L’incremento dei costi energetici, gas, energia elettrica, petrolio, così come quello di tutti i beni e servizi in generale, ha ridotto il potere di acquisto delle famiglie. Tuttavia l’inflazione degli ultimi due anni colpisce anche e soprattutto chi svolge attività d’impresa. Mentre chi è in regime ordinario (o semplificato) può dedurre i costi in maniera analitica, chi ha la partita iva in regime forfettario considera i costi legati all’attività svolta sulla base di una percentuale forfettaria prestabilita a monte e legata al c.

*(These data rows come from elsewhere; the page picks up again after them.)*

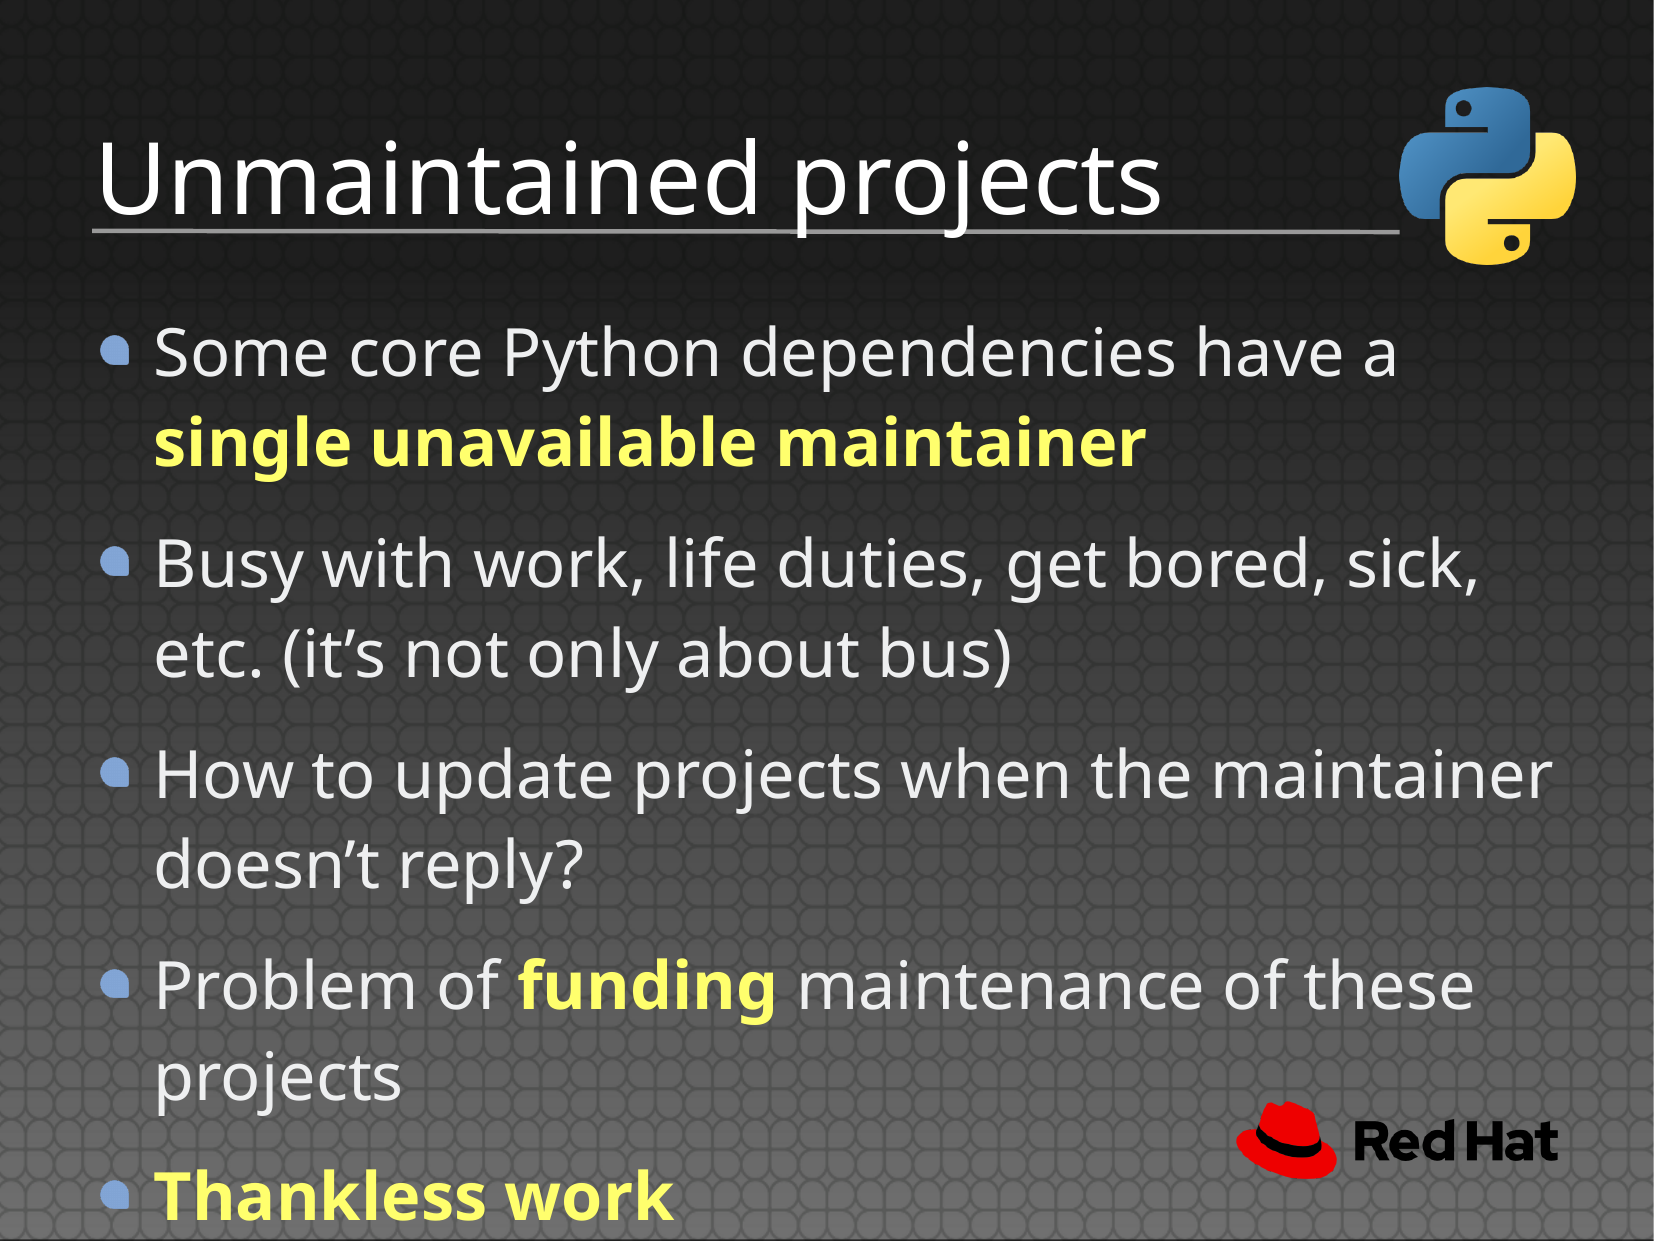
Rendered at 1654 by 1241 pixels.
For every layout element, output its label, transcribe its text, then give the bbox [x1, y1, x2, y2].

list Some core Python dependencies have a single unavailable maintainer Busy with work, life duties, get bored, sick, etc. (it’s not only about bus) How to update projects when the maintainer doesn’t reply? Problem of funding maintenance of these projects Thankless work [82, 304, 1571, 1092]
title Unmaintained projects [94, 100, 1426, 251]
picture [0, 0, 1654, 1241]
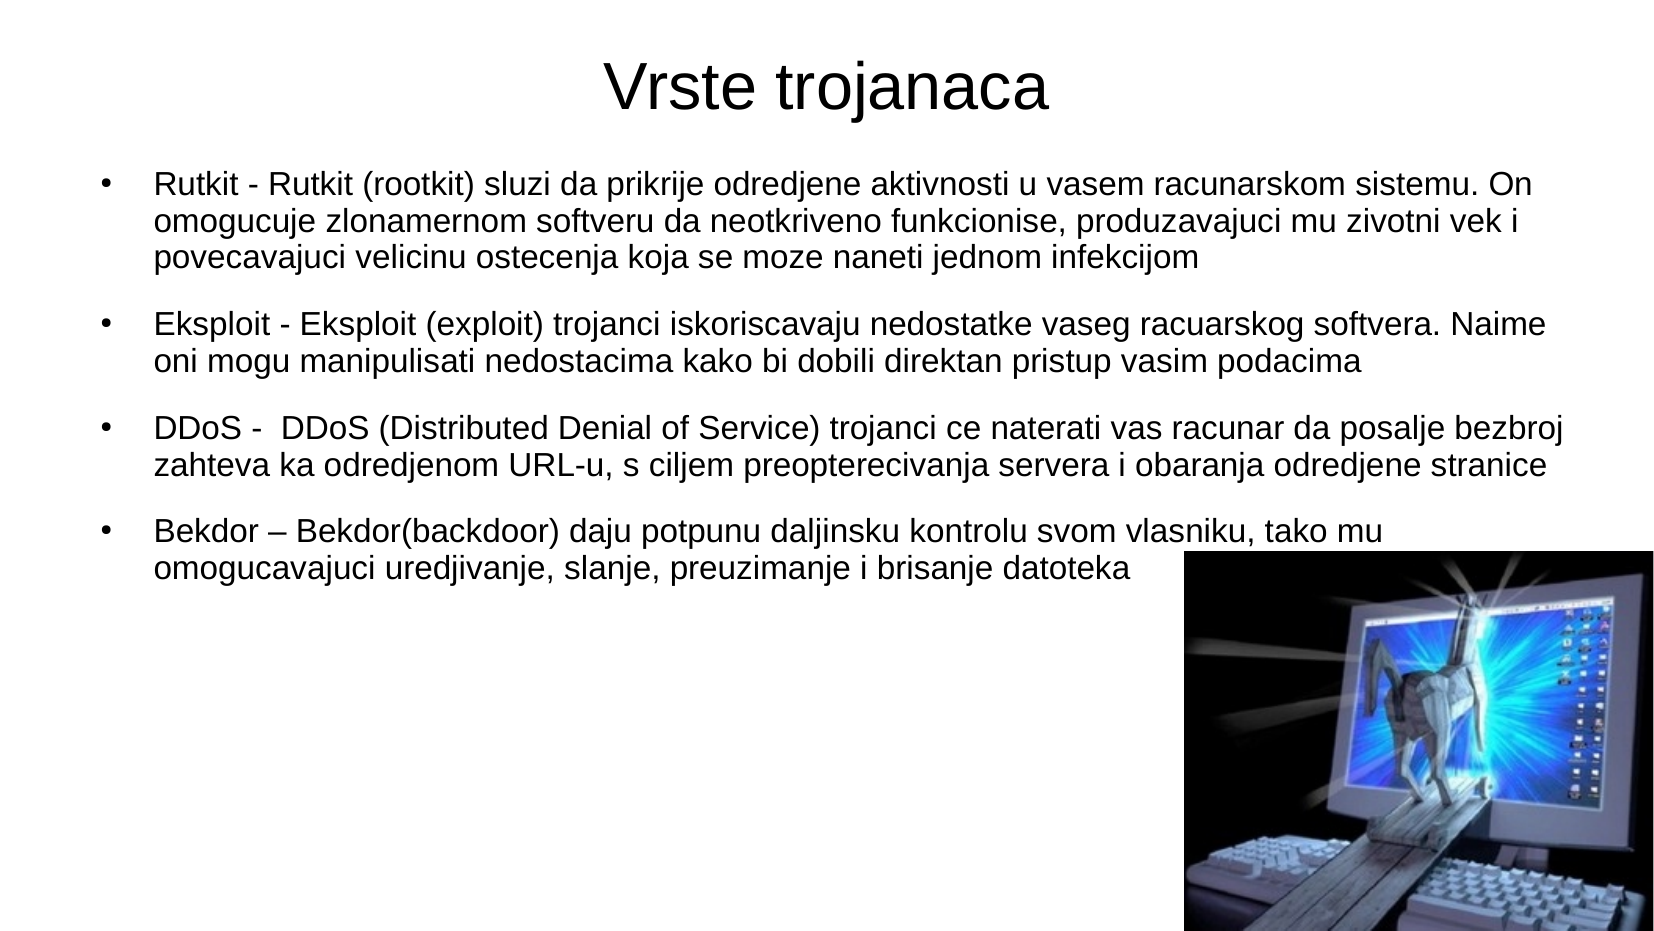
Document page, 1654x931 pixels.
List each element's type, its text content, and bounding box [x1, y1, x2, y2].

Dunque, al forfetario è riconosciuta a riduzione dei ricavi imponibili una percentuale forfettaria. Tale percentuale coincide con le spese che si presumono sostenute nel corso dell’anno e va ad abbattere i ricavi/compensi conseguiti. Indipendentemente dal fatto se queste spese vengano sostenute o meno.
I coefficienti di redditività non sono stati aggiornati all’inflazione. Da qui, è utile analizzare le conseguenze in capo al contribuente in regime forfetario dell’inflazione soprattutto in riferimento ai costi energetici.
Regime forfettario. Il calcolo del reddito sulla base dei coefficienti di redditività
Il comma 64 della Legge n°190/2014, stabilisce che, chi aderisce al regime determina “…il reddito imponibile applicando all’ammontare dei ricavi o dei compensi percepiti il coefficiente di redditività nella misura indicata nell’allegato n.4 annesso alla presente legge, diversificata a seconda del codice ATECO che contraddistingue l’attività esercitata”.
Dunque, al totale dei ricavi/compensi incassati, compresa la marca da bollo addebitata eventualmente al cliente, si applica il coefficiente di redditività associato al codice Ateco dell’attività svolta.
Ad esempio, un intermediario del commercio applica al totale ricavi incassati un coefficiente di redditività del 62%; ciò significa che lo Stato gli riconosce un’incidenza dei costi sui ricavi dell’attività svolta pari al 38%.
Ad esempio, ipotizzando incassi per 30.000 euro, il reddito sarà pari a 18.600.
Dunque, come evidenziato nella circolare n°10/E 2016, le spese sostenute nello svolgimento dell’attività di impresa, arte o professione rilevano in base alla percentuale di redditività attribuita, in via presuntiva, all’attività effettivamente esercitata.
Inoltre in presenza di ricavi o compensi derivanti dal contemporaneo esercizio di attività riconducibili a codici ATECO diversi, il contribuente determina l’imponibile lordo applicando ai ricavi/compensi imputabili a ciascuna attività il relativo coefficiente di redditività.
Dal reddito come sopra determinato, sono deducibili in via analitica i contributi previdenziali dovuti per legge, compresi i contributi previdenziali versati per conto dei collaboratori dell’impresa familiare fiscalmente a carico, nonché quelli versati per conto dei collaboratori non fiscalmente a carico. Ciò a condizione che il titolare non abbia esercitato nei loro confronti il diritto di rivalsa.
Regime forfettario. Come l’inflazione cambia i coefficienti di redditività
Come accennato in premessa, i coefficienti di redditività non sono aggiornati all’inflazione crescente degli ultimi due anni. Soprattutto per quanto riguarda, energia elettrica, gas e petrolio. Dunque, nonostante il forte incremento dei prezzi, al forfettario è riconosciuta una percentuale a titolo di spese a riduzione dei ricavi/compensi. Ed è la stessa di quella degli anni precedenti.
Da qui, è necessario che il Governo intervenga al più presto per rivedere i coefficienti di redditività. Considerando un impatto più rilevante dei costi sostenuti nello svolgimento dell’attività d’impresa ma anche professionale.
Riassumendo…
- Il contribuente in regime forfettario determina il reddito sulla base di un coefficiente di redditività che tiene conto delle spese potenzialmente sostenibili nel corso dell’anno;
- i coefficienti di redditività non sono aggiornati all’inflazione crescente degli ultimi due anni;
- il forfettario non può ammortizzare l’aumento dei prodotti “energetici”.